On 23rd February 1912, after the arrest of Ireland, Steinhauer wrote to Ernst, urging him to be very cautious in communicating with Kruger, who would be watched…
30

Steinhauer used not only Reimers and Peterssen as aliases, but also Stein, Schmidt, Reimann, Tornow, Torner, Dinger, Tobler, Fritsches and others. He also used disguise, and would dress up as an elderly solicitor from the continent (‘big round glasses, black suit and a hand bag beyond suspicion') bearing information about a huge inheritance owed to lost German relatives in an English port. There he would accost a local policeman.

It was easy for them to get a list of the foreigners in the town, and just as agreeable – with the reward in view – to meet me an evening or two later in the corner of some restaurant with a bottle of whisky and a few nice cigars to help along the discussion.
31

This, before about 1910, led him into the British homes of a number of people who were afterwards persuaded, by a cautious follow-up letter, to work for the Fatherland. Kronauer had been on his books since about 1908 and Ernst since 1910.
32

Kell fitted in. If he needed a signature or a decision he could wriggle swiftly upstream through the bureaucracy to the highest level because he had been to the right schools, came of the right class. (It has been suggested that he may have known Churchill at Sandhurst.)
33
His predecessors in military intelligence, Davies and Trotter, had both moved on and were generals now. He, however, would never willingly release the reins of the Secret Service Bureau. It was a fascinating job, although he was frustrated by officials who were not, as he was, professionally vigilant. When, for instance, in October 1910 he discovered that the Lepel Wireless Company employee at Slough who habitually sent messages to Berlin was also able to intercept wireless communications from the Admiralty, he pointed out the security risk to the GPO Wireless Officer who ‘did not think any harm could arise'.
34

Kell owed a great deal to Melville. The older man, lacking the social background required for acceptance into the Edwardian mandarin class, taught him tradecraft and discretion, patience and wariness. Melville also had a sense of proportion that Kell seems sometimes to have lacked: mostly, as Kell's journal shows, his reports on ‘suspects' were negative.

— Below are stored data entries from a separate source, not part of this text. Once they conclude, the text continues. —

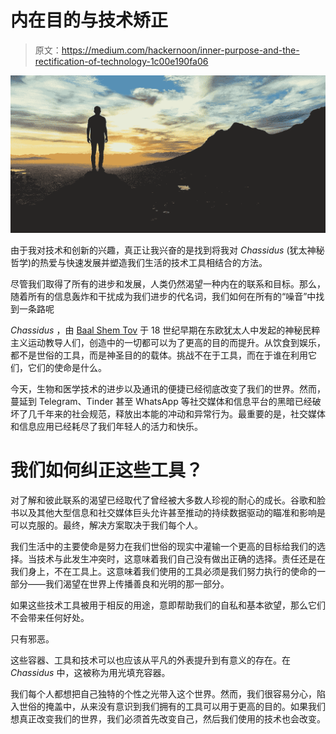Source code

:# 内在目的与技术矫正

> 原文：<https://medium.com/hackernoon/inner-purpose-and-the-rectification-of-technology-1c00e190fa06>

![](img/fff2e3a5ddb289c09e8d3c66e529aa52.png)

由于我对技术和创新的兴趣，真正让我兴奋的是找到将我对 *Chassidus* (犹太神秘哲学)的热爱与快速发展并塑造我们生活的技术工具相结合的方法。

尽管我们取得了所有的进步和发展，人类仍然渴望一种内在的联系和目标。那么，随着所有的信息轰炸和干扰成为我们进步的代名词，我们如何在所有的“噪音”中找到一条路呢

*Chassidus* ，由 [Baal Shem Tov](https://en.wikipedia.org/wiki/Baal_Shem_Tov) 于 18 世纪早期在东欧犹太人中发起的神秘民粹主义运动教导人们，创造中的一切都可以为了更高的目的而提升。从饮食到娱乐，都不是世俗的工具，而是神圣目的的载体。挑战不在于工具，而在于谁在利用它们，它们的使命是什么。

今天，生物和医学技术的进步以及通讯的便捷已经彻底改变了我们的世界。然而，蔓延到 Telegram、Tinder 甚至 WhatsApp 等社交媒体和信息平台的黑暗已经破坏了几千年来的社会规范，释放出本能的冲动和异常行为。最重要的是，社交媒体和信息应用已经耗尽了我们年轻人的活力和快乐。

# 我们如何纠正这些工具？

对了解和彼此联系的渴望已经取代了曾经被大多数人珍视的耐心的成长。谷歌和脸书以及其他大型信息和社交媒体巨头允许甚至推动的持续数据驱动的瞄准和影响是可以克服的。最终，解决方案取决于我们每个人。

我们生活中的主要使命是努力在我们世俗的现实中灌输一个更高的目标给我们的选择。当技术与此发生冲突时，这意味着我们自己没有做出正确的选择。责任还是在我们身上，不在工具上。这意味着我们使用的工具必须是我们努力执行的使命的一部分——我们渴望在世界上传播善良和光明的那一部分。

如果这些技术工具被用于相反的用途，意即帮助我们的自私和基本欲望，那么它们不会带来任何好处。

只有邪恶。

这些容器、工具和技术可以也应该从平凡的外表提升到有意义的存在。在 *Chassidus* 中，这被称为用光填充容器。

我们每个人都想把自己独特的个性之光带入这个世界。然而，我们很容易分心，陷入世俗的掩盖中，从来没有意识到我们拥有的工具可以用于更高的目的。如果我们想真正改变我们的世界，我们必须首先改变自己，然后我们使用的技术也会改变。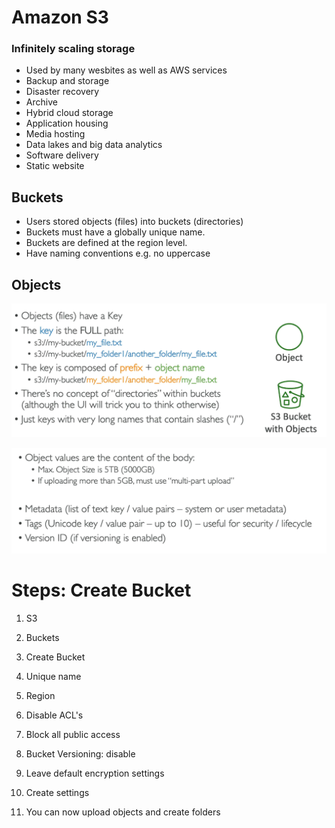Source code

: # Amazon S3

### Infinitely scaling storage

- Used by many wesbites as well as AWS services
- Backup and storage
- Disaster recovery
- Archive
- Hybrid cloud storage
- Application housing
- Media hosting
- Data lakes and big data analytics
- Software delivery
- Static website

## Buckets

- Users stored objects (files) into buckets (directories)
- Buckets must have a globally unique name.
- Buckets are defined at the region level.
- Have naming conventions e.g. no uppercase 

## Objects

![](../Images/objects.png)

![](../Images/ob2.png)

# Steps: Create Bucket

1. S3
2. Buckets
3. Create Bucket
   
4. Unique name
5. Region
6. Disable ACL's
7. Block all public access
8. Bucket Versioning: disable
9. Leave default encryption settings
10. Create settings
11. You can now upload objects and create folders
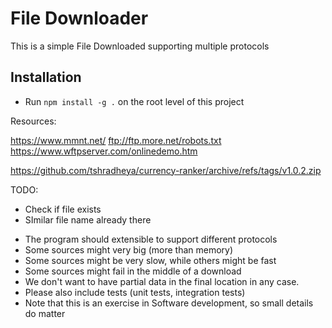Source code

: # File Downloader

This is a simple File Downloaded supporting multiple protocols

## Installation

- Run `npm install -g .` on the root level of this project





Resources:

https://www.mmnt.net/
ftp://ftp.more.net/robots.txt
https://www.wftpserver.com/onlinedemo.htm

https://github.com/tshradheya/currency-ranker/archive/refs/tags/v1.0.2.zip

TODO:

- Check if file exists
- SImilar file name already there


* The program should extensible to support different protocols
* Some sources might very big (more than memory)
* Some sources might be very slow, while others might be fast
* Some sources might fail in the middle of a download
* We don't want to have partial data in the final location in any case.
* Please also include tests (unit tests, integration tests)
* Note that this is an exercise in Software development, so small details do matter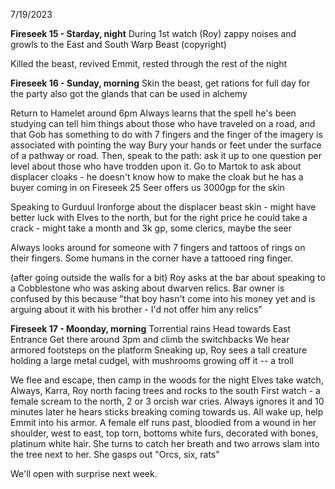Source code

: 7/19/2023

**Fireseek 15 - Starday, night**
During 1st watch (Roy)
zappy noises and growls to the East and South
Warp Beast (copyright)

Killed the beast, revived Emmit, rested through the rest of the night

**Fireseek 16 - Sunday, morning**
Skin the beast, get rations for full day for the party
also got the glands that can be used in alchemy

Return to Hamelet around 6pm
Always learns that the spell he's been studying can tell him things about those who have traveled on a road, and that Gob has something to do with 7 fingers and the finger of the imagery is associated with pointing the way
	Bury your hands or feet under the surface of a pathway or road. Then, speak to the path: ask it up to one question per level about those who have trodden upon it.
Go to Martok to ask about displacer cloaks - he doesn't know how to make the cloak but he has a buyer coming in on Fireseek 25
Seer offers us 3000gp for the skin

Speaking to Gurduul Ironforge about the displacer beast skin - might have better luck with Elves to the north, but for the right price he could take a crack - might take a month and 3k gp, some clerics, maybe the seer

Always looks around for someone with 7 fingers and tattoos of rings on their fingers. Some humans in the corner have a tattooed ring finger.

(after going outside the walls for a bit) Roy asks at the bar about speaking to a Cobblestone who was asking about dwarven relics.  Bar owner is confused by this because "that boy hasn't come into his money yet and is arguing about it with his brother - I'd not offer him any relics"

**Fireseek 17 - Moonday, morning**
Torrential rains
Head towards East Entrance
Get there around 3pm and climb the switchbacks
We hear armored footsteps on the platform
Sneaking up, Roy sees a tall creature holding a large metal cudgel, with mushrooms growing off it -- a troll

We flee and escape, then camp in the woods for the night
Elves take watch, Always, Karra, Roy
north facing trees and rocks to the south
First watch - a female scream to the north, 2 or 3 orcish war cries.  Always ignores it and 10 minutes later he hears sticks breaking coming towards us. All wake up, help Emmit into his armor.
A female elf runs past, bloodied from a wound in her shoulder, west to east, top torn, bottoms white furs, decorated with bones, platinum white hair.  She turns to catch her breath and two arrows slam into the tree next to her.  She gasps out "Orcs, six, rats"

We'll open with surprise next week.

Kell, however, had an agenda that transcended petty issues of guilt or innocence. He was busy grinding down opposition to a register of aliens. Since this was not so far permissible he made do with an alien returns form of his own devising, which was circulated to chief constables in the winter of 1910-11. There were a few grumbles and raised eyebrows; but this, with other lists compiled from regional or professional records (for instance, German zinc-workers in Hartlepool) and individual reports from members of the public, formed the basis of an index that held up to 30,000 names by the start of the war.
35
The idea was sound, given the political circumstances, though the form it took seems somehow less so.

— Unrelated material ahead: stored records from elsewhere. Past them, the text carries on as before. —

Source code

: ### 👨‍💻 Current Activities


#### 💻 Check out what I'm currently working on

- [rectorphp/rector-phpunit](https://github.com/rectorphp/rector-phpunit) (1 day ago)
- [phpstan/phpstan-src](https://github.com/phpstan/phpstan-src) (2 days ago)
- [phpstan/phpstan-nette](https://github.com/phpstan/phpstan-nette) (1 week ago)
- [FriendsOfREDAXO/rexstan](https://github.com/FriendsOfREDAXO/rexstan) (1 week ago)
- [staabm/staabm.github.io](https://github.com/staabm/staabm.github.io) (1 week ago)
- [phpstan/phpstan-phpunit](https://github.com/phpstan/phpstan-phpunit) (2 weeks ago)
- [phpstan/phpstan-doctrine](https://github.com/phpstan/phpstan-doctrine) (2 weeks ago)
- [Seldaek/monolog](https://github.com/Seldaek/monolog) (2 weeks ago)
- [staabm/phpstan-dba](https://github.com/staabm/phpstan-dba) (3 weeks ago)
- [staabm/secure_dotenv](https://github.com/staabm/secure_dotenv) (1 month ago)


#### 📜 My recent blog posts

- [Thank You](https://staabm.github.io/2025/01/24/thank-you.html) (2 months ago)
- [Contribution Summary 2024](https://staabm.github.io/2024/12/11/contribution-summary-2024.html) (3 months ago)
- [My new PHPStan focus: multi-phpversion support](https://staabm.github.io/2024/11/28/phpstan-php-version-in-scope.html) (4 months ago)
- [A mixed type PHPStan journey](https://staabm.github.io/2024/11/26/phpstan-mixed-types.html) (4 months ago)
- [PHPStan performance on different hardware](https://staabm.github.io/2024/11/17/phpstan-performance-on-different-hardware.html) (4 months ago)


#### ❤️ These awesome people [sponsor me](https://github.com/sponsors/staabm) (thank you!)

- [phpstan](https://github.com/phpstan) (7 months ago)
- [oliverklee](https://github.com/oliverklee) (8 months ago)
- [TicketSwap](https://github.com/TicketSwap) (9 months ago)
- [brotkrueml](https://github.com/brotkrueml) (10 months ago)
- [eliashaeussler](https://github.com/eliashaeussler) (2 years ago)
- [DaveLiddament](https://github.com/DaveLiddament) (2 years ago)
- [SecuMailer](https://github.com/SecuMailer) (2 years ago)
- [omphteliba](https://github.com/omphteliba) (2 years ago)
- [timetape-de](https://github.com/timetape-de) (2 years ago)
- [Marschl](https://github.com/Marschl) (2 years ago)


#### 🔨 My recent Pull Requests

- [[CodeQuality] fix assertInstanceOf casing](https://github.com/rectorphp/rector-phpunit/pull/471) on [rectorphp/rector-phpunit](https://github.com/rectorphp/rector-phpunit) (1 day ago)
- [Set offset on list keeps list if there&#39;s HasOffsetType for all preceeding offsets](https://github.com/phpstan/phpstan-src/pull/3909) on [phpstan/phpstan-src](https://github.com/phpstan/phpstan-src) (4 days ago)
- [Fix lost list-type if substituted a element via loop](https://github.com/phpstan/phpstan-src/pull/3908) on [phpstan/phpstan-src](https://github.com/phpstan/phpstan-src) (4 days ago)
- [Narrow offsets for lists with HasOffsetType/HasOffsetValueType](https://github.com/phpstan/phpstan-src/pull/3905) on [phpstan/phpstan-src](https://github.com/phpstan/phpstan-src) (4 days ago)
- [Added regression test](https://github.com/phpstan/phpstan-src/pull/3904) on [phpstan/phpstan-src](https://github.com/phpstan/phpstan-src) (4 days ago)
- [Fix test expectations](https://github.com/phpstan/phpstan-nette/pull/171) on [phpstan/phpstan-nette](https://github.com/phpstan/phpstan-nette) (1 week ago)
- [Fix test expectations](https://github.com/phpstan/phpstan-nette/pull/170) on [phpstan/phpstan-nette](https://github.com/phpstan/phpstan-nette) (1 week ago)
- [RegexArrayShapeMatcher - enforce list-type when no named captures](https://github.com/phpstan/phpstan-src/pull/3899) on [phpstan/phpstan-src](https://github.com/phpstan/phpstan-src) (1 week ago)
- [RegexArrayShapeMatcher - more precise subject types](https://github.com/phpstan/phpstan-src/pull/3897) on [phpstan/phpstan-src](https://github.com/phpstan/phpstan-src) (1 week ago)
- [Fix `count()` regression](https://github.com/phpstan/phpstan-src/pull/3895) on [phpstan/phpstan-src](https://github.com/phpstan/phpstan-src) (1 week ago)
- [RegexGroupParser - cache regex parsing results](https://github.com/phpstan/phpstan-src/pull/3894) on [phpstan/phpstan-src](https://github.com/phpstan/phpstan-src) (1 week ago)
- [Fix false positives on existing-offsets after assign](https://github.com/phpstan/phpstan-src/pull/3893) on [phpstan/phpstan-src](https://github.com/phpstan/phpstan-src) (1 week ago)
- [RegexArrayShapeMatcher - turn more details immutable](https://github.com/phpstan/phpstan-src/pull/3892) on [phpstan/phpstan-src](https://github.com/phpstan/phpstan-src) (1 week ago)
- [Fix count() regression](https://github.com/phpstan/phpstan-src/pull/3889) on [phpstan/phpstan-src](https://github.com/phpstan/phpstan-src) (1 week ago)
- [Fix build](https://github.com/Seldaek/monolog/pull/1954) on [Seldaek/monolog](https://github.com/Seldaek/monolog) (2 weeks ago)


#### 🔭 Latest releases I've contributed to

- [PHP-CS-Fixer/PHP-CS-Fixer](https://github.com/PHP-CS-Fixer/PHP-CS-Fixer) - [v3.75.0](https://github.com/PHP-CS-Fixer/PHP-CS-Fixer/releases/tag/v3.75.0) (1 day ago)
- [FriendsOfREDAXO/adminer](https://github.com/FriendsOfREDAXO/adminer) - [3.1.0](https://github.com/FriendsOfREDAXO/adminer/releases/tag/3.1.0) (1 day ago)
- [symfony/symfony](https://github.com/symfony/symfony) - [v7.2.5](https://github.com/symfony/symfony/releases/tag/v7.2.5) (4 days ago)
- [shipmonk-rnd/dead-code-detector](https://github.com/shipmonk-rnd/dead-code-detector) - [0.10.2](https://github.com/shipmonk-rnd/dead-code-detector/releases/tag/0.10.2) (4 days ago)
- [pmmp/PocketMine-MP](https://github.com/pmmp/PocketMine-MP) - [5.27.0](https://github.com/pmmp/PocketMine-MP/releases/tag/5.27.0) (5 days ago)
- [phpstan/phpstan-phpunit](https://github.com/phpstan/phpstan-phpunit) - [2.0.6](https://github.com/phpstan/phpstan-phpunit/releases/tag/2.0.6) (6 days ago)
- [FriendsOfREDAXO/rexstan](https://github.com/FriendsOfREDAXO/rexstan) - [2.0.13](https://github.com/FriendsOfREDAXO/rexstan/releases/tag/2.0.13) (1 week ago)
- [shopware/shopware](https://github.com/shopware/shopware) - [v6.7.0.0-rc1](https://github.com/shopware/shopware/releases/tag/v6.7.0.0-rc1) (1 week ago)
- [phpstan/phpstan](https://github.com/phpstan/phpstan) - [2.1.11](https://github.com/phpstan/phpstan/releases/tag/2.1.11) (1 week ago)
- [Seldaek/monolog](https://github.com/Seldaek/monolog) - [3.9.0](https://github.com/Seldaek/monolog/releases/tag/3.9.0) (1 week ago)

The Central Registry was a card index in which the subjects were classified on a bizarre scale that ran from AA for the least dangerous to BB for the most. AA was Absolutely Anglicised or Absolutely Allied, denoting somebody who was definitely supportive of the British cause. A was Anglicised or Allied, i.e. supportive. AB was Anglo-Boche –allegiances unclear, but probably pro-British. BA was Boche-Anglo – allegiances also unclear, but probably pro- German. B was Boche, i.e. hostile. Where a subject's hostility to the British cause was not in doubt, he or she was graded BB, or Bad Boche.
36

Extra staff were gradually being brought on board. And then there was the technology.

Last week I asked M to look out for a good pocket-camera, which I think is indispensable for our work. M now writes that he considers the Ensignette camera (with an extra good lens) is the best for our purposes. I went to the Stores to inspect one and I quite agree. I have therefore authorised M to get one, price £3 10s.